A week before baby was due, we found out Blondie has hemophilia.
I feel like that is a rather straight forward statement, and I am surprised I can say it so easily, but truth be told, it was a relief to find out what was going on.
He has always bruised easily and has had lots of bruises, but initially we weren’t that concerned about it. When he was 18 months old, he broke his leg, and because of his bruising they did some blood work, but it all came back normal. We had an appointment with a pediatrician to inquire about bleeding disorders, but in his opinion a bleeding disorder was unlikely.
Up unto this point, Blondie had had bruising, but no cuts of any sort. Since that appointment he had cut his finger, then cut his forehead in a fall, and bit his tongue twice, and all of these injuries took a long time to heal and required stitches to finally heal properly. We decided we needed to pursue this further when he had a mosquito bite that “dribbled” blood after we swatted the bug away. That most certainly wasn’t “normal”.

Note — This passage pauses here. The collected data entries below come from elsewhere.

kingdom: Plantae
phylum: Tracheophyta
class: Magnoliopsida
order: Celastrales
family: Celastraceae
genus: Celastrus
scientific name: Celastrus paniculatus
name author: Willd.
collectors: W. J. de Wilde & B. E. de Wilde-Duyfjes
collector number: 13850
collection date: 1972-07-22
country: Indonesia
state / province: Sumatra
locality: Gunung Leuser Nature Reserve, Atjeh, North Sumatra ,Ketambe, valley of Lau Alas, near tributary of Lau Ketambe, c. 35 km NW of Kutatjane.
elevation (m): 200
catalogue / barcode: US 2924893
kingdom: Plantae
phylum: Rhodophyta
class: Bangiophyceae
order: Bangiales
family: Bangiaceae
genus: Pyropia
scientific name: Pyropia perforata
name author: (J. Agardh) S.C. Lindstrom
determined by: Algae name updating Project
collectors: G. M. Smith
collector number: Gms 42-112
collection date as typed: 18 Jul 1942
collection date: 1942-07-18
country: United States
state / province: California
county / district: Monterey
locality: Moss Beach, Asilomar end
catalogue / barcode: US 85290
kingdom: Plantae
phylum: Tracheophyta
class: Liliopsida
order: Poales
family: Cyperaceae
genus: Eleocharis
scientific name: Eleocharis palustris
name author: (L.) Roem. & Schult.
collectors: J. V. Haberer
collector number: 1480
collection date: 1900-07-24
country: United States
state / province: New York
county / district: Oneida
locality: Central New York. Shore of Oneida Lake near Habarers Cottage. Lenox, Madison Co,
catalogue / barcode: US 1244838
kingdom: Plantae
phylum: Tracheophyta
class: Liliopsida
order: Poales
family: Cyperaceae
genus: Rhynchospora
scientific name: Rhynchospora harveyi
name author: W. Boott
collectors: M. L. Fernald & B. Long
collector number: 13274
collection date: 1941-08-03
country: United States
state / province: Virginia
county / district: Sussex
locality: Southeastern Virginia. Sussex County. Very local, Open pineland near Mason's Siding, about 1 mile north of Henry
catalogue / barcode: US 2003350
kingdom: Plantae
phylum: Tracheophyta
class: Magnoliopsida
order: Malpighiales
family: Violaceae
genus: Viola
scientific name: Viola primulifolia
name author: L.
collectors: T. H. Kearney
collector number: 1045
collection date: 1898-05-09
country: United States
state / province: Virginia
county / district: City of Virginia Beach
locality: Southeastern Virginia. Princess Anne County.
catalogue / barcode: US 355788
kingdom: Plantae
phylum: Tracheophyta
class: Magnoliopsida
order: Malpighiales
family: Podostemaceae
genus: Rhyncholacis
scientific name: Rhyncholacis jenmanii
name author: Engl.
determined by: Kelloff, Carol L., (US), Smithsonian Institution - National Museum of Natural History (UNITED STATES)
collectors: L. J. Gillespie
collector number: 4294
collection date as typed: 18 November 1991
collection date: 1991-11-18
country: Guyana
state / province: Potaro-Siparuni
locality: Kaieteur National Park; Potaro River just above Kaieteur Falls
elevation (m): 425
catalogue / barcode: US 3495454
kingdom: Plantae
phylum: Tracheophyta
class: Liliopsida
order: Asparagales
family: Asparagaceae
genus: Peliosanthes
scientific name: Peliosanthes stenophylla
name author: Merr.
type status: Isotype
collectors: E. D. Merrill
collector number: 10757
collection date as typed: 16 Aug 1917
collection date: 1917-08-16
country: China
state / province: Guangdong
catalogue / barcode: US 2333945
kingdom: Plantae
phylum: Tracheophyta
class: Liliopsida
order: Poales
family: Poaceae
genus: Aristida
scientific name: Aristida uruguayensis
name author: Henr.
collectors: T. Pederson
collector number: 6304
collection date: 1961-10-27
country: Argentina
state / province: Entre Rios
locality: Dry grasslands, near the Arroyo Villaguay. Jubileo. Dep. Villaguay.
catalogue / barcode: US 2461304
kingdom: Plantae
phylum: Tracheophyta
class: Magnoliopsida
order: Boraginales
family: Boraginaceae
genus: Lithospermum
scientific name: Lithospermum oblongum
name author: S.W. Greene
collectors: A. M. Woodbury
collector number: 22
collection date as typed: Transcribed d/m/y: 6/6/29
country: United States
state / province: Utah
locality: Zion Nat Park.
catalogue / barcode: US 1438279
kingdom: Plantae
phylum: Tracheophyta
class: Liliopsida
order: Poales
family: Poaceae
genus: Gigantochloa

So we went back to the doctor’s and were referred to a hematologist. The first appointment was for blood work, with an appointment to discuss the results roughly a month later. My husband took Blondie into the city the day before for the blood work (we live 3 hours away from the hospital), and they were back the next day by noon. Just over an hour after they got back, I got a call from the doctors office saying that they wanted us back the next day to talk about results. At this point my heart was racing and I was jumping to worst-case-scenarios. I asked, “That’s not good, is it??” to which the nurse responded “Well, it’s not like you have to take him to the emergency room or anything, but the doctor wants to see you right away”. That’s all she said.
And did I mention that these appointments are all through the cancer department of the hospital? That does absolutely nothing to set ones heart and mind at ease…
Hanging up the phone, I fell on my knees. As I prayed through the sobs, I knew God was in control, and I fought against the fear that wanted to take over.
The next 24 hours were the longest, hardest, scariest hours I have yet lived.
I first called my husband at work and he cancelled his schedule for the next day and came home early. Then we waited. We prayed. We made it through a restless night. Driving to the city that morning my nerves were fried, and then getting to the office we had to wait some more.
When we were finally called in and thought the wait was over, we were stuck with the resident doctor and had to answer a million questions before we even saw the doctor. Once the doctor came in, he quickly got to the point and told us Blondie has hemophilia.
We were surprised.
I remember feeling very stunned.
Since the diagnosis, I have read the stories of other parents finding out their sons have hemophilia, and compared to their experiences ours wasn’t nearly as traumatic. This is for several reasons. One is that he does not have sever hemophilia, he is a moderate hemophiliac, therefore, his symptoms weren’t as bad as they could have been. Second, we knew something was wrong, we just didn’t know exactly what it was, so we were expecting a diagnosis, we just weren’t expecting this.
So what is hemophilia? Hemophilia is a rare bleeding disorder (only 3500 in Canada) in which ones blood does not clot properly. There are two types, A and B, with A being the more common of the two (Blondie has hemophilia A). It is caused by a defect in one of the genes that determines how the body makes clotting factor. This defect results in hemophiliacs having less or no clotting factor (factors are steps in the clotting process). Missing or having less factor (factor 8 for hemophilia A and factor 9 for hemophilia B) means that Blondie bleeds longer than usual because the clotting process cannot be completed properly. He doesn’t bleed more than someone without hemophilia, just longer. It is an inherited disease, but because we have no family history we will be getting some genetic testing done to see if I am a carrier (only women are carriers) or to determine if he has a new mutation (about one third of hemophiliacs are the result of new mutations also known as acquired hemophilia).
I could go on and on with the information we are learning, but I’ll save that for later…
So we are here, now knowing, and working through what that all means.
We most certainly would greatly appreciate your prayers for wisdom, health and discernment in dealing with this condition.
We know that above all, God is in control and knows Blondie has hemophilia and that He is in all things. We aren’t worried about that, but we truly desire our son to know Him and know that God doesn’t make mistakes. We have a long journey ahead of us, but have a peace that carries us.